У порога герберга Григорий на миг задержался. Прохладный воздух быстро прочистил его мозг от пивной горечи. Сознание вновь обрело привычную ясность, а звезды над головой выстроились в указующую систему.
«Звезды – это здорово, – мысли Григория от высших материй незаметно возвратились к привычным страхам. – Если на небе вызвездило, значит, оно безоблачно. Соответственно, не имеет силы для производства карающего огня».
Он побрел по направлению к Львову. Охранники трактира провели его удивленными взглядами.

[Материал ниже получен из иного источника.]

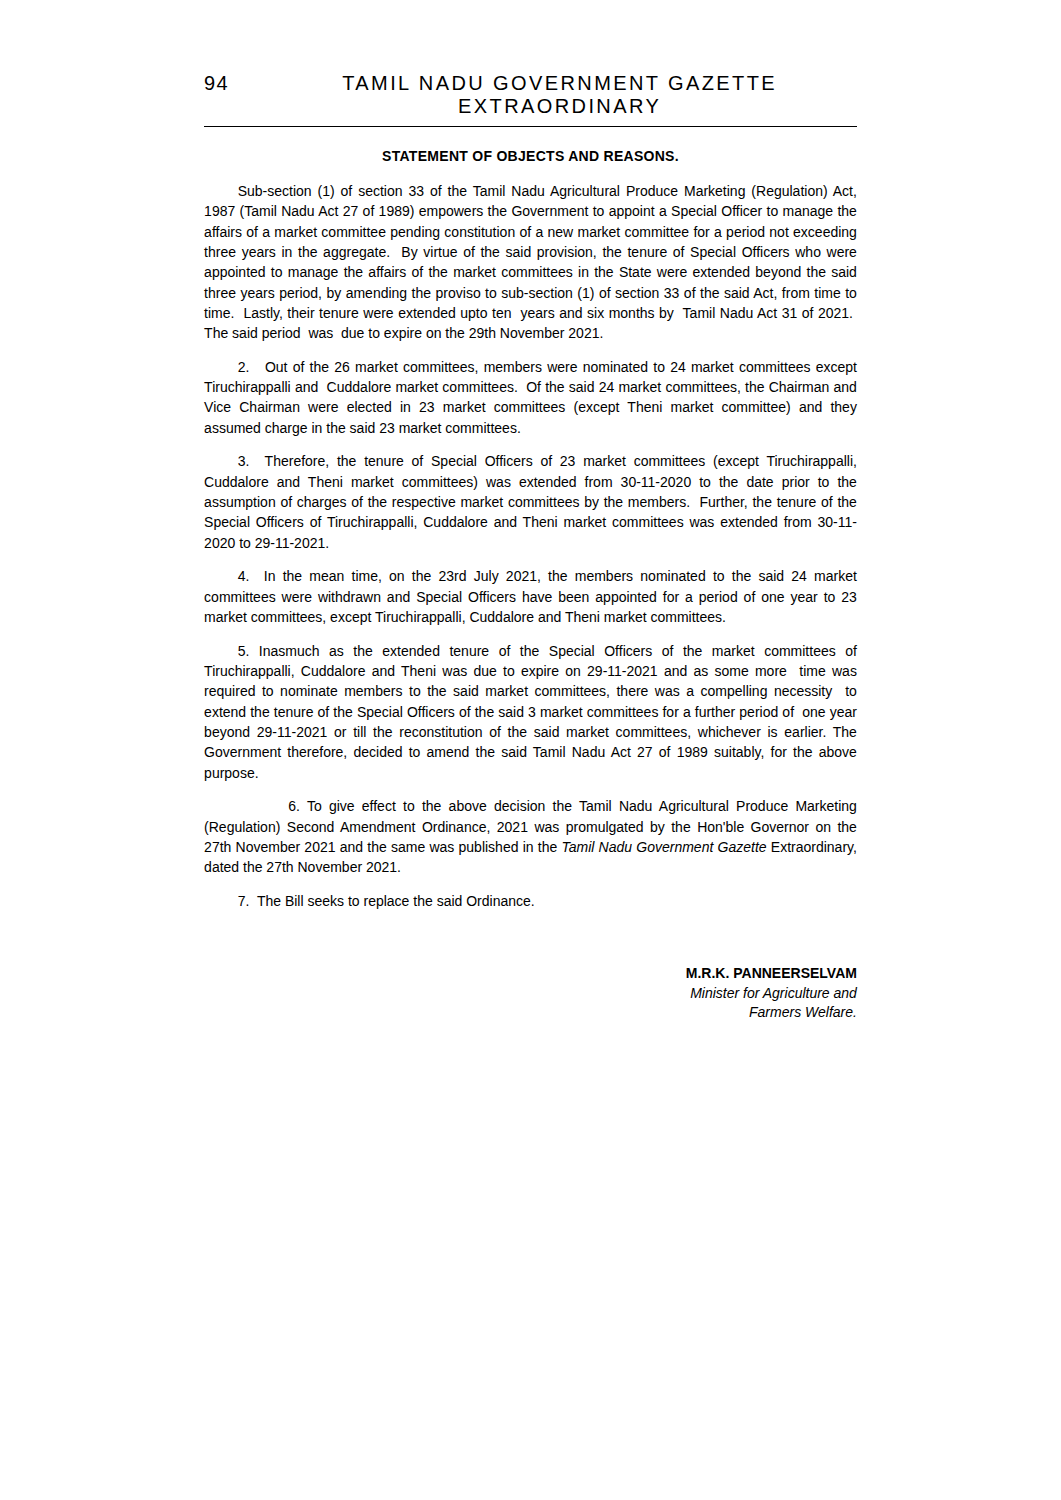94 TAMIL NADU GOVERNMENT GAZETTE EXTRAORDINARY
STATEMENT OF OBJECTS AND REASONS.
Sub-section (1) of section 33 of the Tamil Nadu Agricultural Produce Marketing (Regulation) Act, 1987 (Tamil Nadu Act 27 of 1989) empowers the Government to appoint a Special Officer to manage the affairs of a market committee pending constitution of a new market committee for a period not exceeding three years in the aggregate. By virtue of the said provision, the tenure of Special Officers who were appointed to manage the affairs of the market committees in the State were extended beyond the said three years period, by amending the proviso to sub-section (1) of section 33 of the said Act, from time to time. Lastly, their tenure were extended upto ten years and six months by Tamil Nadu Act 31 of 2021. The said period was due to expire on the 29th November 2021.
2. Out of the 26 market committees, members were nominated to 24 market committees except Tiruchirappalli and Cuddalore market committees. Of the said 24 market committees, the Chairman and Vice Chairman were elected in 23 market committees (except Theni market committee) and they assumed charge in the said 23 market committees.
3. Therefore, the tenure of Special Officers of 23 market committees (except Tiruchirappalli, Cuddalore and Theni market committees) was extended from 30-11-2020 to the date prior to the assumption of charges of the respective market committees by the members. Further, the tenure of the Special Officers of Tiruchirappalli, Cuddalore and Theni market committees was extended from 30-11-2020 to 29-11-2021.
4. In the mean time, on the 23rd July 2021, the members nominated to the said 24 market committees were withdrawn and Special Officers have been appointed for a period of one year to 23 market committees, except Tiruchirappalli, Cuddalore and Theni market committees.
5. Inasmuch as the extended tenure of the Special Officers of the market committees of Tiruchirappalli, Cuddalore and Theni was due to expire on 29-11-2021 and as some more time was required to nominate members to the said market committees, there was a compelling necessity to extend the tenure of the Special Officers of the said 3 market committees for a further period of one year beyond 29-11-2021 or till the reconstitution of the said market committees, whichever is earlier. The Government therefore, decided to amend the said Tamil Nadu Act 27 of 1989 suitably, for the above purpose.
6. To give effect to the above decision the Tamil Nadu Agricultural Produce Marketing (Regulation) Second Amendment Ordinance, 2021 was promulgated by the Hon'ble Governor on the 27th November 2021 and the same was published in the Tamil Nadu Government Gazette Extraordinary, dated the 27th November 2021.
7. The Bill seeks to replace the said Ordinance.
M.R.K. PANNEERSELVAM
Minister for Agriculture and
Farmers Welfare.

Гостинец опустел, а в отдалении выли волки. Редкие огни пригородных поселений остались далеко позади, а темная громада львовских укреплений еще не показалась из-за деревьев охотничьего парка. Тишина и путь под благими звездами располагали к важным медленным мыслям. Григорий еще раз взвесил предложение влиятельного человека, известного в кругах европейских либертинов[19] и вольных каменщиков под конспиративным именем Мастера Пафлагонца. Именно он предложил школяру причаститься Истинного Света и соединить свою судьбу с тайным обществом.
Григорий догадывался, что лежало в основе приглашения в секретную жизнь.
Пробил час европейского Востока. Под скипетром северных царей дикая и подвижная жизнь украинской степи начала обретать твердые формы. Лидеры и стратеги тайных братств осознали: на бескрайних пространствах, обозначенных на европейских картах как «Рутения» и «Тартария», возникает берег нового мира. Колонизация степей выходит к Причерноморью. Страна казаков и кочевников медленно, но уверенно обретает контуры цветущей имперской провинции. В ближайшее время она станет или передовым бастионом абсолютизма, или тем краем, откуда полетят серебряные птицы новой Доброй Вести.
Его, Григория, задумали посвятить в хранители тайного теплого озера, где до поры назначено зимовать серебряным птицам. Ему предложили жреческую роль в стратегии, тщательно спланированной на столетия вперед. Стратегия предполагала неминуемый крах империй и создания на их землях федерации молодых славянских держав под присмотром и покровительством старых республик. Пафлагонец показал ему тайную карту, где магистры ордена начертали границы будущих суверенных стран. Одну из них, с центром в Древнем Киеве, предложили назвать Ruthenia. В этом имени Григорий ощутил присутствие мистической Розы, ее истинный красный цвет, ее животворящий пламень. Цвет и пламень предпоследней стадии созревания философского камня.
Секретная масонская карта уже несколько месяцев преследовала его воображение. Сначала он бредил видениями будущей степной республики. Он видел тысячеглавое вече, избирающее Княжескую раду, золотой блеск киевских куполов, патриарха у райских врат Святой Софии, мистическую Деву-Навну в сапфирово-синем небе. Навну хранящую и благословляющую.
Но вскоре в этих видениях возник и укрепился многосмысленный цвет алхимической розы. Золотое сияние налилось кровавыми оттенками, а шум битв заглушил литургическое пение. Он вспомнил, что стадия Красного Льва имеет двойственную природу. В ней присутствует древнее женское начало – мистический дух земли, ацетата свинца, известного алхимикам как Lac Virginis – Молоко Девы. Это было священное, животворное и неутомимое Молоко.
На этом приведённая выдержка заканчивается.